Tuesday, April 26, 2011

Our 4-year (and counting!) Experiment

This past weekend, our daughter turned four (!!!), marking four years of parenting for my husband and me -- and four years of thinking maternally and paternally: you know, parentally. As I read "The Country Bunny and the Little Gold Shoes" to her every evening this weekend (and some mornings!), I've found myself thinking about the role that books have played in our parenting. My students asked me if I read all of the parenting books when I was pregnant, and I did read a lot of them -- but really, the ones that have taught me the most have been the ones I've read her: the ones with messages I want her to embrace, the ones with sassy, spunky girls I (mostly) want her to emulate, the ones with mothers I aspire to be for her -- like the Country Bunny. The whole world is contained between the covers of books, it seems...
Happy birthday, Monkey-girl!

Why the "Research Paper" Isn't Working - Inside Higher Ed

We've been talking a bit in class about the research paper that's due in mid-May, and in that context, I found this piece quite interesting: Why the "Research Paper" Isn't Working - Inside Higher Ed

Monday, April 18, 2011

Sunday, April 3, 2011

Awesome quote to share

The grad students are reading Ariel Gore's essay "High Risk: Who a Mother Should Be" for our discussion tomorrow, and this paragraph just jumped out at me:
The world tells us all--in a thousand ways--that there is no margin for error in mothering. But I am here to tell you that there is a margin, and it is wide. Just as the occasional piece of chocolate cake can't make you fat, just as a few days off won't make you a lousy employee, blowing it as a mother every once and a while doesn't spell disaster for your kids' psyches. It just doesn't.
And now I'm off to read Purplicious for the 27th time this week....

Saturday, April 2, 2011

One of the scariest novels I ever read...
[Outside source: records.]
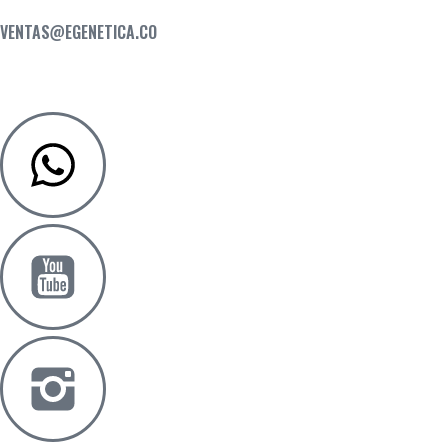
VENTAS@EGENETICA.CO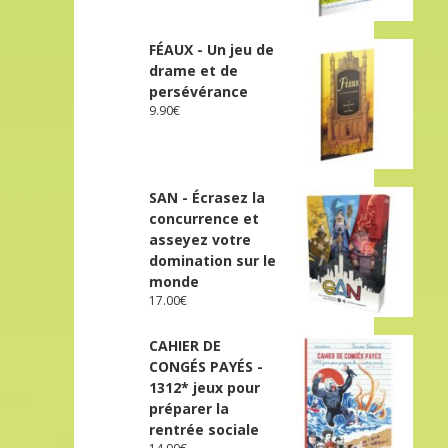
FÉAUX - Un jeu de
drame et de
persévérance
9.90
€
SAN - Écrasez la
concurrence et
asseyez votre
domination sur le
monde
17.00
€
CAHIER DE
CONGÉS PAYÉS -
1312* jeux pour
préparer la
rentrée sociale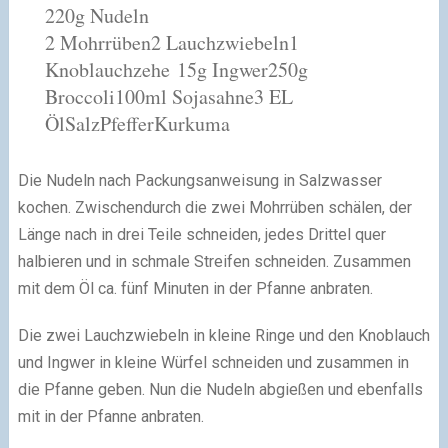
220g Nudeln
2 Mohrrüben
2 Lauchzwiebeln
1
Knoblauchzehe
15g Ingwer
250g
Broccoli
100ml Sojasahne
3 EL
Öl
Salz
Pfeffer
Kurkuma
Die Nudeln nach Packungsanweisung in Salzwasser
kochen. Zwischendurch die zwei Mohrrüben schälen, der
Länge nach in drei Teile schneiden, jedes Drittel quer
halbieren und in schmale Streifen schneiden.
Zusammen
mit dem Öl ca. fünf Minuten in der Pfanne anbraten.
Die zwei Lauchzwiebeln in kleine Ringe und den Knoblauch
und Ingwer in kleine Würfel schneiden und zusammen in
die Pfanne geben. Nun die Nudeln abgießen und ebenfalls
mit in der Pfanne anbraten.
remains mere impressions in my mind now, decades later. I can't remember the title (even with 10 minutes of Internet searching) or the author, just the bare bones of the plot: a woman decides to leave her husband and two children to go to graduate school. When I read it (as an undergraduate), I just couldn't understand how someone could leave her children like that OR how she could live in the stultifying environment that was her life -- and the novel made it pretty clear that there was no middle ground. So I found the atmosphere of the novel claustrophobic.
Now that I'm the mother of an almost four-year-old, I have a deeper appreciation for just how gut-wrenching her decision must have been -- as well as less sympathy for her because she sidelined her own needs to follow a socially prescribed path, leading to heartbreak for her children. As we read Colm Toibin's The South and Michael Cunningham's The Hours, I'm sure we'll be exploring this dilemma from a multitude of angles.